After installing the software to train a model you can run the following to train a model you can use the direct train command.

To train on a single machine run the following code block in your linux machine:

direct train <experiment_directory> --num-gpus <number_of_gpus> --cfg <path_or_url_to_yaml_file> \
        [--training-root <training_data_root> --validation-root <validation_data_root>]  [--other-flags]

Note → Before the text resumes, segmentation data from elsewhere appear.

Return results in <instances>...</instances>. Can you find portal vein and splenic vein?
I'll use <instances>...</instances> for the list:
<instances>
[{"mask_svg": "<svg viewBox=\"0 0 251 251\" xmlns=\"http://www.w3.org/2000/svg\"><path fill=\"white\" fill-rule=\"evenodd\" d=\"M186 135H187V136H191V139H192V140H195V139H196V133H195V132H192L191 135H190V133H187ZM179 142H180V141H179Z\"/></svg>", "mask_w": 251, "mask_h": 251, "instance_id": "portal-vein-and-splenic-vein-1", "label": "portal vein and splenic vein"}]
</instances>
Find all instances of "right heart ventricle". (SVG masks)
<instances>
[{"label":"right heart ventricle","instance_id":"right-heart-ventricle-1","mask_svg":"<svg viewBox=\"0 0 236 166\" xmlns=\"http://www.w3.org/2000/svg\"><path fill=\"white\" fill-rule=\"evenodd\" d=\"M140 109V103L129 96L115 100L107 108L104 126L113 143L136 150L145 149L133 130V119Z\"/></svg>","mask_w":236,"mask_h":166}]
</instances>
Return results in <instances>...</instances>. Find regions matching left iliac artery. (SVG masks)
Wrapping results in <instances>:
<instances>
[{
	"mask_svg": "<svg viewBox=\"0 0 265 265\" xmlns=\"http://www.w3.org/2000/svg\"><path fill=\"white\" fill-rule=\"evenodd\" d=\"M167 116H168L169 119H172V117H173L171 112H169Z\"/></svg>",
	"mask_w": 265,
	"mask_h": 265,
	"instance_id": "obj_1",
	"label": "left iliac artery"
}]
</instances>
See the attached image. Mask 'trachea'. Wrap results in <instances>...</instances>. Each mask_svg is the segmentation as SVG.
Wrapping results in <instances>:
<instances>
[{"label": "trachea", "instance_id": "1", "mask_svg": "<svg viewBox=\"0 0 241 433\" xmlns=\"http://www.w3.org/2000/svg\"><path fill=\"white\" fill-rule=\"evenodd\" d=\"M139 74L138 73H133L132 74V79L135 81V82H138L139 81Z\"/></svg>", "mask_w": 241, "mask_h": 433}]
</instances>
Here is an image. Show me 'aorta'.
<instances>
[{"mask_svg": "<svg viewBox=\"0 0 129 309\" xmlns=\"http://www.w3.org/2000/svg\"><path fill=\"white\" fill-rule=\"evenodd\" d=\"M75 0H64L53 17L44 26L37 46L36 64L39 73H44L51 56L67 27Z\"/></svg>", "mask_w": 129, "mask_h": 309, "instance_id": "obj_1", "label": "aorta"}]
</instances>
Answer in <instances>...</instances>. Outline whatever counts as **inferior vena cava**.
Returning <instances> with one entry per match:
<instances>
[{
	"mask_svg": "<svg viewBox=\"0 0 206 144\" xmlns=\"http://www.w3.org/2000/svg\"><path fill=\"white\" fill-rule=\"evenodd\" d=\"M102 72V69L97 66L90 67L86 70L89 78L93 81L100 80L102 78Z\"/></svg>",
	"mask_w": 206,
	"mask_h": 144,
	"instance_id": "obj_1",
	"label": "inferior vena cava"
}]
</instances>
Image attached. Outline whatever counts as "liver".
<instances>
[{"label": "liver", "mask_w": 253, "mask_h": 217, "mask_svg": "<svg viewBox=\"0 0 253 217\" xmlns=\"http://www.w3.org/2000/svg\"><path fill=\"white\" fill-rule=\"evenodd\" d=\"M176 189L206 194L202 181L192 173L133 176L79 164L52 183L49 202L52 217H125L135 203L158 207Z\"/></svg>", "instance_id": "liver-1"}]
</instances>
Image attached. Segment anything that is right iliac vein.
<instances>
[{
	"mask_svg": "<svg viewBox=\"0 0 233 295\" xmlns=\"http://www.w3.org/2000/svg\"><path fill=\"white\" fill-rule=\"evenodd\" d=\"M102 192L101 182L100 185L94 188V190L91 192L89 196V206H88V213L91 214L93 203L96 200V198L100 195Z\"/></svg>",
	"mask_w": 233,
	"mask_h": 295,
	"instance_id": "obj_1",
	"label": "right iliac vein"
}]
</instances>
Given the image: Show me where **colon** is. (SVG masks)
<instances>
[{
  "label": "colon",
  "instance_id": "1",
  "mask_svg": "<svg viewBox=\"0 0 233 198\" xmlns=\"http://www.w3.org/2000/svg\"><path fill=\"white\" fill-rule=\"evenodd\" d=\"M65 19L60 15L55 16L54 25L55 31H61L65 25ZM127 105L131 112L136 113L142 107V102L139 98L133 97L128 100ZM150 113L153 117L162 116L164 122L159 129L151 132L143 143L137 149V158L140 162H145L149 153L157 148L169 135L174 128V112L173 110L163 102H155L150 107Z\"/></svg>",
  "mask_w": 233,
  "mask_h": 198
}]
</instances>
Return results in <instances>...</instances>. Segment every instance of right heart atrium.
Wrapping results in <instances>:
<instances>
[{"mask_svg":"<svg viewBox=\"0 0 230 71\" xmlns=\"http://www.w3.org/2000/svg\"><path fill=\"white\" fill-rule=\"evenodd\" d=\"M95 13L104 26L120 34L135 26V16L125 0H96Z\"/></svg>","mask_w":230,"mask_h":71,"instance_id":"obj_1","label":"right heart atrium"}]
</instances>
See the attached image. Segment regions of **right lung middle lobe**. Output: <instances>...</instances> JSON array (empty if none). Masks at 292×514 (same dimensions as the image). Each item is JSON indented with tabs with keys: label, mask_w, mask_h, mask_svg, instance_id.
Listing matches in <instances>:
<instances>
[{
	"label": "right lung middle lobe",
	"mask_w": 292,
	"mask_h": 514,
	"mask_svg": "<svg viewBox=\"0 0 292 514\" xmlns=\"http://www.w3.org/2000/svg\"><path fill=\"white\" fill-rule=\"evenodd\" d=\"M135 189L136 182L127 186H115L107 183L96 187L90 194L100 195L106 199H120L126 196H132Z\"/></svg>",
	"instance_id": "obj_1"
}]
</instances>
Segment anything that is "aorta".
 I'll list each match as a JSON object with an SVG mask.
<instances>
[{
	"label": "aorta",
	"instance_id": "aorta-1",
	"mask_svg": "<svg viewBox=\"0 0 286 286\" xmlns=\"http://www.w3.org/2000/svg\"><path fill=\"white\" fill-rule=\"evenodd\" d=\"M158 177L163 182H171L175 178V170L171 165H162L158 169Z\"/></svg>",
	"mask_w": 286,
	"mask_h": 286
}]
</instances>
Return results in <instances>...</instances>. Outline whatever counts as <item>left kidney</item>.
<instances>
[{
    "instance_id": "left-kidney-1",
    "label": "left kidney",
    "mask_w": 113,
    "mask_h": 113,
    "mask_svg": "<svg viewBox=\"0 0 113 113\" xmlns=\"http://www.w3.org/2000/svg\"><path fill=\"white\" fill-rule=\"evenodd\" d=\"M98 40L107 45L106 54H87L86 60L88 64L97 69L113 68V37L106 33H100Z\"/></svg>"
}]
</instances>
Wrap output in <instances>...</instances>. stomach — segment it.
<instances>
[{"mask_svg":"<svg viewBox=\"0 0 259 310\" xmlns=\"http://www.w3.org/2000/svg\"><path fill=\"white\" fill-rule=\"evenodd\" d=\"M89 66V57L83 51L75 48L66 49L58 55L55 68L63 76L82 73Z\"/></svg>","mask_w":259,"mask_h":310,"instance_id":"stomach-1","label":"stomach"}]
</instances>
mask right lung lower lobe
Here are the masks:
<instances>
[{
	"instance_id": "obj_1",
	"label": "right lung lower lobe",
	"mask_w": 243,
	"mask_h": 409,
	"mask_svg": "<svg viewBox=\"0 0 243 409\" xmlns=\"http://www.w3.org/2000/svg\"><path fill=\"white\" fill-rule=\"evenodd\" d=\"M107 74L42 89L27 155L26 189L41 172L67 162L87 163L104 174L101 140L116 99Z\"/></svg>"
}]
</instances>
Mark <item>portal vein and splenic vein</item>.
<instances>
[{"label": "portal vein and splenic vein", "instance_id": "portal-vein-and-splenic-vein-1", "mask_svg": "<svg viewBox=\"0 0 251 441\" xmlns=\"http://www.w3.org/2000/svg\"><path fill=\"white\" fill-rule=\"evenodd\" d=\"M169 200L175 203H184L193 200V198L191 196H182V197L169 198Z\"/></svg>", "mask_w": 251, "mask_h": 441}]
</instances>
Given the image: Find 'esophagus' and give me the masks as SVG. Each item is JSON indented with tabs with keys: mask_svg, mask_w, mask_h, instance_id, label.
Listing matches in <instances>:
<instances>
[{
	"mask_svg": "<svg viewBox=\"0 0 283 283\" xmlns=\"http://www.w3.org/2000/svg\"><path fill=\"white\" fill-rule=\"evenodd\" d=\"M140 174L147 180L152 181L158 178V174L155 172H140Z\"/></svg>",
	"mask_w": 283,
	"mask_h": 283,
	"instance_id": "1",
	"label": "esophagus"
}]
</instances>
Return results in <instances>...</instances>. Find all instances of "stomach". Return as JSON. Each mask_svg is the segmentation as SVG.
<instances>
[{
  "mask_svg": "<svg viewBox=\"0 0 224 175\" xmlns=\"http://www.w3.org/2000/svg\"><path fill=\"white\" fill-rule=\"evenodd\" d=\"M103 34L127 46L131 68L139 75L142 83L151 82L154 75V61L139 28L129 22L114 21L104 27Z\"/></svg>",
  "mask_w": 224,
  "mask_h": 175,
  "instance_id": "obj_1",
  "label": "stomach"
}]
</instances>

To train on multiple machines run the following code (one command on each machine):

(machine0)$ direct train <experiment_directory> --num-gpus <number_of_gpus> --cfg <path_or_url_to_yaml_file> \
                --machine-rank 0 --num-machines 2 --dist-url <URL> \
                [--training-root <training_data_root> --validation-root <validation_data_root>]  [--other-flags]
(machine1)$ direct train <experiment_directory> --num-gpus <number_of_gpus> --cfg <path_or_url_to_yaml_file> \
                --machine-rank 1 --num-machines 2 --dist-url <URL> \
                [--training-root <training_data_root> --validation-root <validation_data_root>]  [--other-flags]

The above command will start the training and will create an experiment directory in <experiment_directory>/base_<experiment_name>. If you are performing an experiment on a CPU (not recommended) replace --num-gpus <number_of_gpus> with --device 'cpu:0'.

In <experiment_directory>/base_<experiment_name> there will be stored the logs of the experiment, model checkpoints (e.g model_<checkpoint_number>.pt), training and validation metrics, and a config.yaml file which includes all the configuration parameters of the experiment (as stated in the yaml file <path_or_url_to_yaml_file>).

Some Datasets (e.g. the FastMRI or Calgary-Campinas datasets) require to download the respective the training and validation data. Assuming that the data are stored in training_data_root and validation_data_root, you can use the --training-root and --validation-root flags to pass these arguments to the command line too. For instance:

direct train <experiment_directory> --training-root <training_data_root> --validation-root <validation_data_root> \
        --num-gpus <number_of_gpus> --cfg <path_or_url_to_yaml_file> [--other-flags]

Training model configurations can be found in the projects folder.

During training, training loss, validation metrics and validation image predictions are logged. Additionally, Tensorboard allows for visualization of the above.